Your goal
Return every line of the records that contains the string "instances". Case counts, so match capital and lowercase letters exactly.

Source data
*****

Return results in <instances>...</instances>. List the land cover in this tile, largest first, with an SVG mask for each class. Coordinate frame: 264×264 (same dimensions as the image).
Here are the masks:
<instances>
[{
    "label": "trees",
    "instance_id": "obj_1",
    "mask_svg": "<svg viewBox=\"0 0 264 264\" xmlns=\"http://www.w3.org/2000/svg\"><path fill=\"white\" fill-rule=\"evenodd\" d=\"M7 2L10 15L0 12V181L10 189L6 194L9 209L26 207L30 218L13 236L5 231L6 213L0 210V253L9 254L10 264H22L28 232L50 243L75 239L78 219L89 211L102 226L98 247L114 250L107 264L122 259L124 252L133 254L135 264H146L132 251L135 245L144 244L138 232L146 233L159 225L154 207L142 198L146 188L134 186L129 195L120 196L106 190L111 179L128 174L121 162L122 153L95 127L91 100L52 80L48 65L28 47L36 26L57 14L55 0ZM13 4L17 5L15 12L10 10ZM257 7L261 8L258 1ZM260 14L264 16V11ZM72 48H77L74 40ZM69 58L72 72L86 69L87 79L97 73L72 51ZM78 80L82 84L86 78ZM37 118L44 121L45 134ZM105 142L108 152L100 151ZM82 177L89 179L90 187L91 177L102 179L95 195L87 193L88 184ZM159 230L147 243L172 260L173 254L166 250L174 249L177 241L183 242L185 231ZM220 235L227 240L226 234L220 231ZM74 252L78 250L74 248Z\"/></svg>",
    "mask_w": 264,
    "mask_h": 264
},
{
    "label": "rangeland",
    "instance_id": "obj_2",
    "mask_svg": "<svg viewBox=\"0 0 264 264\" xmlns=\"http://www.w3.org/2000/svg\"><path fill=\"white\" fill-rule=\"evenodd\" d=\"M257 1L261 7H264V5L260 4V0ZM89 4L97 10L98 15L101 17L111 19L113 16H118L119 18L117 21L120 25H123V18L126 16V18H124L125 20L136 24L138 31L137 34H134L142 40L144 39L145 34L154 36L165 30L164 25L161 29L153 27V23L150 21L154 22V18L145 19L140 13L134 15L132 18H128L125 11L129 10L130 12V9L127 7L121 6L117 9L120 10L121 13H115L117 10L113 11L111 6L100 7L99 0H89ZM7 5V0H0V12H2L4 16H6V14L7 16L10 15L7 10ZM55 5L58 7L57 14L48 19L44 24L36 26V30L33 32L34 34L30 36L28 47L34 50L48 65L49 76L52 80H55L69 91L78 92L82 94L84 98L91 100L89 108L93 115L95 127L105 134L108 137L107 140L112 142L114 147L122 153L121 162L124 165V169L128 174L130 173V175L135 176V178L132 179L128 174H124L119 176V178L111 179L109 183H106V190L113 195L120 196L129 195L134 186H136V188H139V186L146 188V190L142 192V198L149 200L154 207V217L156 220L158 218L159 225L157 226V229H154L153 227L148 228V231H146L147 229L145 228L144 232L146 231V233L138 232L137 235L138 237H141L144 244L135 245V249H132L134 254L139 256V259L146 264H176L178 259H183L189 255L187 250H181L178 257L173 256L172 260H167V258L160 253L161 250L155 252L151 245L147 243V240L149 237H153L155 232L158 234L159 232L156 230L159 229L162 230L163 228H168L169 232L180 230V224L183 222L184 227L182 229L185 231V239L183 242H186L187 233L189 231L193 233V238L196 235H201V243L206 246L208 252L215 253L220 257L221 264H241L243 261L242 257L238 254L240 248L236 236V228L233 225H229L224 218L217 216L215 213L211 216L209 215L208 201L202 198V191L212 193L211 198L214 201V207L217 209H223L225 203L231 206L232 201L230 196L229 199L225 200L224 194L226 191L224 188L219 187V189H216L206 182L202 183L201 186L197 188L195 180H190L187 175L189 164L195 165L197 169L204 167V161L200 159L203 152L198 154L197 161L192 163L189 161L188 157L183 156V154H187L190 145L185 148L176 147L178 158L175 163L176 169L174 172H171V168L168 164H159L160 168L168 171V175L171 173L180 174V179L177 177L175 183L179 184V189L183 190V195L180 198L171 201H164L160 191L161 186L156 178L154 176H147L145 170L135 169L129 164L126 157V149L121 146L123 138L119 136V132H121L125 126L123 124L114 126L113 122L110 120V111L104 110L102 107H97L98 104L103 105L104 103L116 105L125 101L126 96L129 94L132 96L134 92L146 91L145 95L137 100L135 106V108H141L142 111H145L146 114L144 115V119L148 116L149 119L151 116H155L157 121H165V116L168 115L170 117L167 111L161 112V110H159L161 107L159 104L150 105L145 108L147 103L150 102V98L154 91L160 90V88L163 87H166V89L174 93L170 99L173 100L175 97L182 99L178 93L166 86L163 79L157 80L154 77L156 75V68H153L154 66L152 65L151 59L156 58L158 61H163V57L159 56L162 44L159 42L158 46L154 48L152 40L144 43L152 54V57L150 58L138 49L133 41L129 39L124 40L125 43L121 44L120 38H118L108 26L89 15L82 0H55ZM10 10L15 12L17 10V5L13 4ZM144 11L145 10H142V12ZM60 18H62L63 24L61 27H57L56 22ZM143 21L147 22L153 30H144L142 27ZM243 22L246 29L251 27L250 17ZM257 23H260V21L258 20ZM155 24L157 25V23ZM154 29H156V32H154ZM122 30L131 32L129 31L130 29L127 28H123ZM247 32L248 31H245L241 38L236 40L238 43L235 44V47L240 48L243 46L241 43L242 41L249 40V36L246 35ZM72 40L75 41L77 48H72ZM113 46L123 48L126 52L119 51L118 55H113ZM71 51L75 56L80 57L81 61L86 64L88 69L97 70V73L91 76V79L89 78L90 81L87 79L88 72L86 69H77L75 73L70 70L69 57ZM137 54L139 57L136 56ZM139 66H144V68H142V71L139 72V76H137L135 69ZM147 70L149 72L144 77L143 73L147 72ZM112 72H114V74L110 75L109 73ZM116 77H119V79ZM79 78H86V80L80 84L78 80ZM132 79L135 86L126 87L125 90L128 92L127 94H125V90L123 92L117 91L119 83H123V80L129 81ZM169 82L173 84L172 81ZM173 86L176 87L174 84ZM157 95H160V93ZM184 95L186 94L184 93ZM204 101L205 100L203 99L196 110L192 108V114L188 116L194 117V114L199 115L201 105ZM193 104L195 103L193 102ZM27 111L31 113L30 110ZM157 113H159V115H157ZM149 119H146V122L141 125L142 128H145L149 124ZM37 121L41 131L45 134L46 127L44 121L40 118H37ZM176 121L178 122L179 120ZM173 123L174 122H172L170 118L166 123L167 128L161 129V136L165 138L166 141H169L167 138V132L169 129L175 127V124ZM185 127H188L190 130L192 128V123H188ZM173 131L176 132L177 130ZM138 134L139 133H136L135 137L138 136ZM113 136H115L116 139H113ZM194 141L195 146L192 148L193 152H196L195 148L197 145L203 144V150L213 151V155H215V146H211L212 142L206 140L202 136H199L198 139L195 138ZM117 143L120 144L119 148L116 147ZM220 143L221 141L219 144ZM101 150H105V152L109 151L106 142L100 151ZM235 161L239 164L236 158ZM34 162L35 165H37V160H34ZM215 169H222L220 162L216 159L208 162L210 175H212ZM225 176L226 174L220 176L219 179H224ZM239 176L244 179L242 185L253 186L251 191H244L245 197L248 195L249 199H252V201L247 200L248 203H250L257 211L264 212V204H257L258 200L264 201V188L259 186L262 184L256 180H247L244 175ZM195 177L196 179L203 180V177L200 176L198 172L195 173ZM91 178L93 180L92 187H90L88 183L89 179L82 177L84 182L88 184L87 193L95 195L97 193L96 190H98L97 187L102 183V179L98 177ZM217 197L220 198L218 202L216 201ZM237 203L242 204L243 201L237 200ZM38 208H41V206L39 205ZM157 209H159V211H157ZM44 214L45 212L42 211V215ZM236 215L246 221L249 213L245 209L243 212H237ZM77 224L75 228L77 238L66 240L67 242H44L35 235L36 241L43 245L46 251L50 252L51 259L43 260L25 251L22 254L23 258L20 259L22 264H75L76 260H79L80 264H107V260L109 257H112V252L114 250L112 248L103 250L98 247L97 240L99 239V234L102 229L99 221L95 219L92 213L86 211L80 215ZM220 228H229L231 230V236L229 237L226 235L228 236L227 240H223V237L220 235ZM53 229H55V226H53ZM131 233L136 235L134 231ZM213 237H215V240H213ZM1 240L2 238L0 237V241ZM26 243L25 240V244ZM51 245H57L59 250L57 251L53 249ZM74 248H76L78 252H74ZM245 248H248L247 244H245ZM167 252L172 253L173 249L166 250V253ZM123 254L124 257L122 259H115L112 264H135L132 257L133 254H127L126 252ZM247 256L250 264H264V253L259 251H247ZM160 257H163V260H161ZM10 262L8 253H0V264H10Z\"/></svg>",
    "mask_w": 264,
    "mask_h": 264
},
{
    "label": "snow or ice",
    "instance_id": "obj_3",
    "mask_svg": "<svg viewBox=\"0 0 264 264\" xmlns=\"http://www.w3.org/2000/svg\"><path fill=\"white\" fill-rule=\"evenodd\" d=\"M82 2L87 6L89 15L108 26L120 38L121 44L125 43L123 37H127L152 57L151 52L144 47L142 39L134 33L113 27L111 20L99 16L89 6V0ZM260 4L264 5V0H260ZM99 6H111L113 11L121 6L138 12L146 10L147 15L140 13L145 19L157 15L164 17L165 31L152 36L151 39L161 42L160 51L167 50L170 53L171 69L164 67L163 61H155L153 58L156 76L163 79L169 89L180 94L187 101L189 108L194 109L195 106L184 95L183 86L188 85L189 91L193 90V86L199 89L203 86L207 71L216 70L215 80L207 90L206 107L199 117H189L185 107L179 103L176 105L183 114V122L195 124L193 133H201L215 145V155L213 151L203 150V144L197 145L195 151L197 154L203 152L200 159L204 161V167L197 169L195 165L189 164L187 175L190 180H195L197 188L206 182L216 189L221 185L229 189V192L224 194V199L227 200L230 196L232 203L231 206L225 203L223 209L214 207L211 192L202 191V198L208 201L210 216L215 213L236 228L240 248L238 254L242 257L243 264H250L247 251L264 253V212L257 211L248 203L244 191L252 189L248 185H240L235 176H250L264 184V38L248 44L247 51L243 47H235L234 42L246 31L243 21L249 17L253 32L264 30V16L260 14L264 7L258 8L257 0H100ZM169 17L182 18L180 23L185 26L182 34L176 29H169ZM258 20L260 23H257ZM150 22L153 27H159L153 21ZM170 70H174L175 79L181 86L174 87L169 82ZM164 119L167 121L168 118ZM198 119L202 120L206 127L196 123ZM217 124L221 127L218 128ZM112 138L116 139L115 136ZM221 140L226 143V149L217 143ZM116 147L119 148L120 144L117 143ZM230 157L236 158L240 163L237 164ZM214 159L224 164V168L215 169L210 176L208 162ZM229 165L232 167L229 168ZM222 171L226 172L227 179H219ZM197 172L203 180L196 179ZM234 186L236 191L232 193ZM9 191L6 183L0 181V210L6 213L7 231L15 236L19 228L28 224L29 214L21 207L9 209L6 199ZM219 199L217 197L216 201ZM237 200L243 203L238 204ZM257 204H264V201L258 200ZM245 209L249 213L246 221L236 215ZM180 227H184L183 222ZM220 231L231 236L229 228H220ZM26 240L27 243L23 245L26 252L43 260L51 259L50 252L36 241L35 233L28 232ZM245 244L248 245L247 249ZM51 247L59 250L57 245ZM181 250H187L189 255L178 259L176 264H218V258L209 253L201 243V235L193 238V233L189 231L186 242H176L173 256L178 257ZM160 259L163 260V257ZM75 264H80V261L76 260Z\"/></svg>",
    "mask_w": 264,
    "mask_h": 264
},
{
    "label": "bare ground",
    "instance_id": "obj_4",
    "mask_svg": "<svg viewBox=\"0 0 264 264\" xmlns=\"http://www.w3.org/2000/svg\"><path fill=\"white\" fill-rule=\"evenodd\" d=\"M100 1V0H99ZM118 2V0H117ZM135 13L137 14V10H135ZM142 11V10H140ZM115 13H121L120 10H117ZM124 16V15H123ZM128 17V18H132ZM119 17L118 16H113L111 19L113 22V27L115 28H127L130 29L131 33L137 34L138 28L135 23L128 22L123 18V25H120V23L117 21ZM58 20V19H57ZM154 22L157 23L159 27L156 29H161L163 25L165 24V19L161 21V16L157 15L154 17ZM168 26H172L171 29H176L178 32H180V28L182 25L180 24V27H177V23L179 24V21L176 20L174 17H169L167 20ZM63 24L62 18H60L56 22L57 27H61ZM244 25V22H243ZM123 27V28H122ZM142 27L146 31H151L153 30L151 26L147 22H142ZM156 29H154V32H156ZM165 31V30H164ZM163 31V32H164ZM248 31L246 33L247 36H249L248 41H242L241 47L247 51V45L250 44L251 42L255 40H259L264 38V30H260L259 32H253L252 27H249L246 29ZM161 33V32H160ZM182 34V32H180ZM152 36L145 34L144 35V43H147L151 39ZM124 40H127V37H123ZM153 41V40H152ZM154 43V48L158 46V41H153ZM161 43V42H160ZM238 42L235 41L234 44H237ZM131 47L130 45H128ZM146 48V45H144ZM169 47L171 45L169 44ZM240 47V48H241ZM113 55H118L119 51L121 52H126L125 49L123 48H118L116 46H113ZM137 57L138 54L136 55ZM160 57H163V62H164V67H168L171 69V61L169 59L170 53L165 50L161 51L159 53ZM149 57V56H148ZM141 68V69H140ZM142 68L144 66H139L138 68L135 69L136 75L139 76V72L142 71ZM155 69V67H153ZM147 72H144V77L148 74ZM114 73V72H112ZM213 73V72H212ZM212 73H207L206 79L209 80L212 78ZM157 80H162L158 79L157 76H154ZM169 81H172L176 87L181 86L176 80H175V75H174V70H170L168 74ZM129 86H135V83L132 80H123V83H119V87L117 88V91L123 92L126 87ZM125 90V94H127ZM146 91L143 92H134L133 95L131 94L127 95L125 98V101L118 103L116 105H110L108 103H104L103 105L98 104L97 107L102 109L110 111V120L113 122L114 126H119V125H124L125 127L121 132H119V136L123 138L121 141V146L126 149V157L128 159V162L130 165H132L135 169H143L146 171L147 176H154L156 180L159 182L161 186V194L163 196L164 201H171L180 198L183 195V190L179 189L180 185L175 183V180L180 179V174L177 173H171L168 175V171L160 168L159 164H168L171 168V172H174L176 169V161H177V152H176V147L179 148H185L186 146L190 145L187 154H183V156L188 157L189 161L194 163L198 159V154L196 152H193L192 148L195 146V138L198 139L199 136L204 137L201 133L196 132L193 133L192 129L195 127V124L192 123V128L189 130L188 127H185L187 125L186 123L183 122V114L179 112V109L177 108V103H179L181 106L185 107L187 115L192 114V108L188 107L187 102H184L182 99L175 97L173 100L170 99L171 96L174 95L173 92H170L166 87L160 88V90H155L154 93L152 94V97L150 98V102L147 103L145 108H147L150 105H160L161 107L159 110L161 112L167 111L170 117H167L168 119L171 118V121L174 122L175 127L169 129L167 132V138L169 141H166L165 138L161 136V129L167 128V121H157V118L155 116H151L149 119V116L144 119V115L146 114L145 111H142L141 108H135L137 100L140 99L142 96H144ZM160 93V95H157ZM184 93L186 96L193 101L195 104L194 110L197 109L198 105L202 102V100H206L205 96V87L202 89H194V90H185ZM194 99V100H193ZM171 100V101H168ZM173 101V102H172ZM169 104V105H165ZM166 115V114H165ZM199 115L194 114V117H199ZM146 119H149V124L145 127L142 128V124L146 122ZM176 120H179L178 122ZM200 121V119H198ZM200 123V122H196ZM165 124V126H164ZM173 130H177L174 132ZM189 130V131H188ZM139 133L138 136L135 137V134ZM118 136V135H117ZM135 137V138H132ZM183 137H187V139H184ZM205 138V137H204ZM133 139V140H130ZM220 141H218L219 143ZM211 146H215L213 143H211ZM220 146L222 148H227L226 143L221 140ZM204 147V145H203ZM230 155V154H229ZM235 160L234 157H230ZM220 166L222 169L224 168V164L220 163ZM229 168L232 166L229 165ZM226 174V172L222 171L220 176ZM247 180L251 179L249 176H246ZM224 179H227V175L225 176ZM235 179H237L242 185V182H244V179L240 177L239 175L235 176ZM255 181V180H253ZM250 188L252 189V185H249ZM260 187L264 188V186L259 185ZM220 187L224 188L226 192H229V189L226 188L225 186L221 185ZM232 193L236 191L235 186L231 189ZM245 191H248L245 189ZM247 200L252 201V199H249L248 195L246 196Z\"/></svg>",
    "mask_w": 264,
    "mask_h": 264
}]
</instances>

*****

Exercise solution
Return results in <instances>...</instances>. List the land cover in this tile, largest first, with an SVG mask for each class. Coordinate frame: 264×264 (same dimensions as the image).
<instances>
</instances>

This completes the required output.